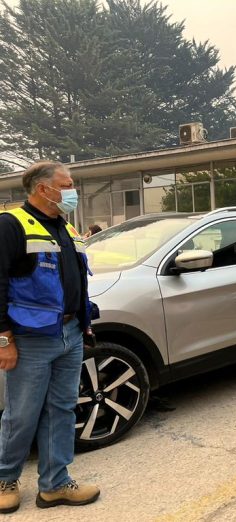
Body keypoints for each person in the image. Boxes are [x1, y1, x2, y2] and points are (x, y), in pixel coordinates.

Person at [0, 162, 100, 513]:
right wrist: (4, 340)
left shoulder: (65, 226)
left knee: (61, 409)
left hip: (70, 333)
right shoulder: (11, 225)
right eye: (67, 185)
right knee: (21, 414)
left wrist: (84, 323)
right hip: (30, 339)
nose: (73, 191)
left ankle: (55, 483)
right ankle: (4, 478)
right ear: (44, 189)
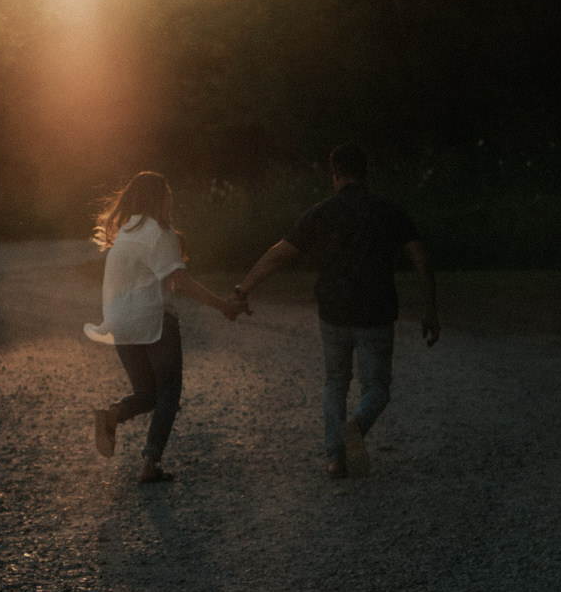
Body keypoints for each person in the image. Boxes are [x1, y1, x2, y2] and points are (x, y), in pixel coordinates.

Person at [233, 143, 438, 478]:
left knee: (335, 382)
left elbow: (278, 255)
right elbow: (421, 259)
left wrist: (243, 289)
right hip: (377, 311)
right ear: (366, 173)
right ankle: (356, 425)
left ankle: (336, 458)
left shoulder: (321, 213)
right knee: (377, 388)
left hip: (333, 311)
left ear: (335, 175)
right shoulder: (389, 211)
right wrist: (431, 310)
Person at [84, 171, 245, 483]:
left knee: (147, 393)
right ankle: (149, 463)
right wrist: (224, 306)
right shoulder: (160, 232)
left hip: (121, 324)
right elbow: (180, 281)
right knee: (168, 393)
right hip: (155, 321)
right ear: (161, 199)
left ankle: (114, 415)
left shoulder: (124, 233)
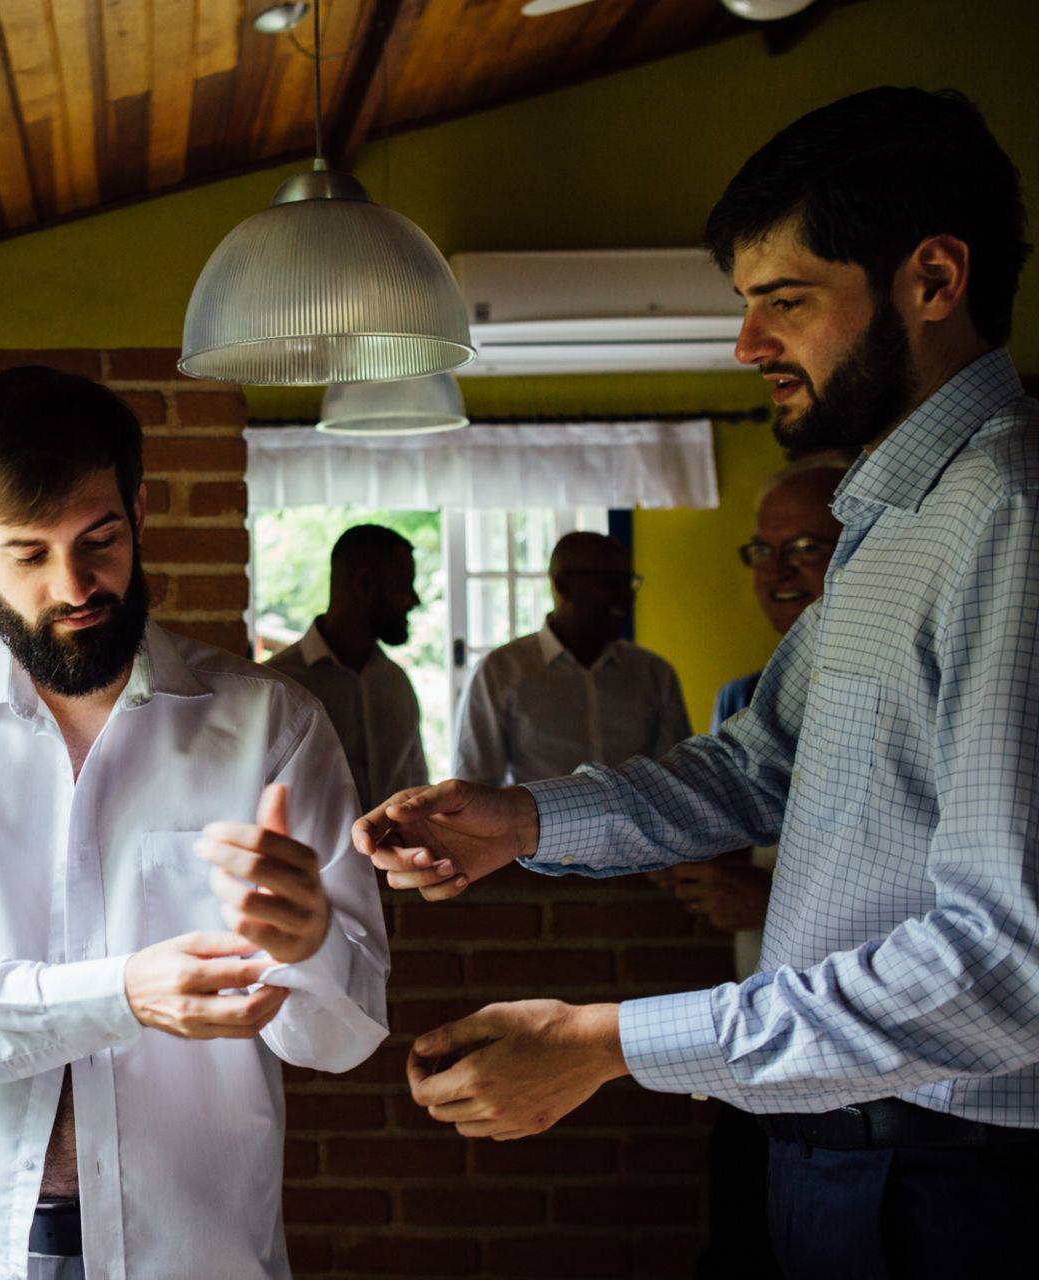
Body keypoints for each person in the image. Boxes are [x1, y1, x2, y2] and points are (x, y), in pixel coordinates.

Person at [356, 88, 1038, 1276]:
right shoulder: (890, 515)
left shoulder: (1011, 513)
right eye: (746, 304)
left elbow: (1004, 967)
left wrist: (609, 1042)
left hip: (948, 1183)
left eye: (786, 300)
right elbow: (756, 763)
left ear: (934, 279)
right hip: (843, 1152)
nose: (746, 344)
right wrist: (524, 820)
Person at [0, 365, 388, 1280]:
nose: (76, 584)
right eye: (30, 555)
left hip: (196, 1248)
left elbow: (344, 1040)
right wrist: (118, 995)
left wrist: (312, 943)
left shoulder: (273, 729)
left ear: (139, 512)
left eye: (100, 540)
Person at [649, 457, 844, 1280]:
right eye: (762, 550)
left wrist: (768, 900)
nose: (777, 571)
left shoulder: (913, 690)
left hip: (859, 1052)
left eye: (804, 546)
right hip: (754, 1030)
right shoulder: (744, 701)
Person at [450, 531, 692, 785]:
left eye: (629, 582)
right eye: (611, 583)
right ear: (562, 585)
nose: (628, 597)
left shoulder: (654, 673)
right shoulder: (500, 672)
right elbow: (475, 784)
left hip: (639, 814)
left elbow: (679, 778)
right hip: (538, 814)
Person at [266, 524, 428, 812]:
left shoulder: (397, 683)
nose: (414, 600)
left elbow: (418, 784)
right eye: (404, 586)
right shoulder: (279, 685)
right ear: (364, 584)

* * * *

● **TASK DIRECTIONS**
Your output should be the records above, duplicated exactly and picture-free.

● **FINAL ANSWER**
Body keypoints for each person in the image. Boxes are [x1, y1, x2, y2] and points are (x, y), in pixel coordinates.

Person at [0, 162, 100, 513]:
right wrist: (4, 340)
left shoulder: (65, 226)
left knee: (61, 409)
left hip: (70, 333)
right shoulder: (11, 225)
right eye: (67, 185)
right knee: (21, 414)
left wrist: (84, 323)
right hip: (30, 339)
nose: (73, 191)
left ankle: (55, 483)
right ankle: (4, 478)
right ear: (44, 189)
Body keypoints for each person in the image. Boxes are [x1, y1, x2, y2] and points are (x, y), in pixel coordinates.

Person at [233, 143, 438, 478]:
left knee: (335, 382)
left elbow: (278, 255)
right elbow: (421, 259)
left wrist: (243, 289)
right hip: (377, 311)
right ear: (366, 173)
right ankle: (356, 425)
left ankle: (336, 458)
left shoulder: (321, 213)
right knee: (377, 388)
left hip: (333, 311)
left ear: (335, 175)
right shoulder: (389, 211)
right wrist: (431, 310)
Person at [84, 171, 245, 483]:
left knee: (147, 393)
right ankle: (149, 463)
right wrist: (224, 306)
right shoulder: (160, 232)
left hip: (121, 324)
right elbow: (180, 281)
right knee: (168, 393)
right hip: (155, 321)
right ear: (161, 199)
left ankle: (114, 415)
left shoulder: (124, 233)
Body keypoints for each person in the image. Boxes are [x1, y1, x2, y2] and points are (x, y), in pixel coordinates.

Person at [356, 88, 1038, 1276]:
right shoulder: (890, 515)
left shoulder: (1011, 513)
right eye: (746, 304)
left elbow: (1004, 967)
left wrist: (609, 1042)
left hip: (948, 1183)
left eye: (786, 300)
right elbow: (756, 763)
left ear: (934, 279)
right hip: (843, 1152)
nose: (746, 344)
right wrist: (524, 820)
Person at [0, 365, 388, 1280]:
nose: (76, 584)
right eye: (30, 555)
left hip: (196, 1248)
left elbow: (344, 1040)
right wrist: (118, 995)
left wrist: (312, 943)
left shoulder: (273, 729)
left ear: (139, 512)
left eye: (100, 540)
Person at [649, 457, 844, 1280]:
right eye: (762, 550)
left wrist: (768, 900)
nose: (777, 571)
left shoulder: (913, 690)
left hip: (859, 1052)
left eye: (804, 546)
right hip: (754, 1030)
right shoulder: (744, 701)
Person at [450, 531, 692, 785]:
left eye: (629, 582)
right eye: (611, 583)
right ear: (562, 585)
nose: (628, 597)
left shoulder: (654, 673)
right shoulder: (500, 672)
right elbow: (475, 784)
left hip: (639, 814)
left elbow: (679, 778)
right hip: (538, 814)
Person at [266, 524, 428, 812]:
left shoulder: (397, 683)
nose: (414, 600)
left elbow: (418, 784)
right eye: (404, 586)
right shoulder: (279, 685)
right ear: (364, 584)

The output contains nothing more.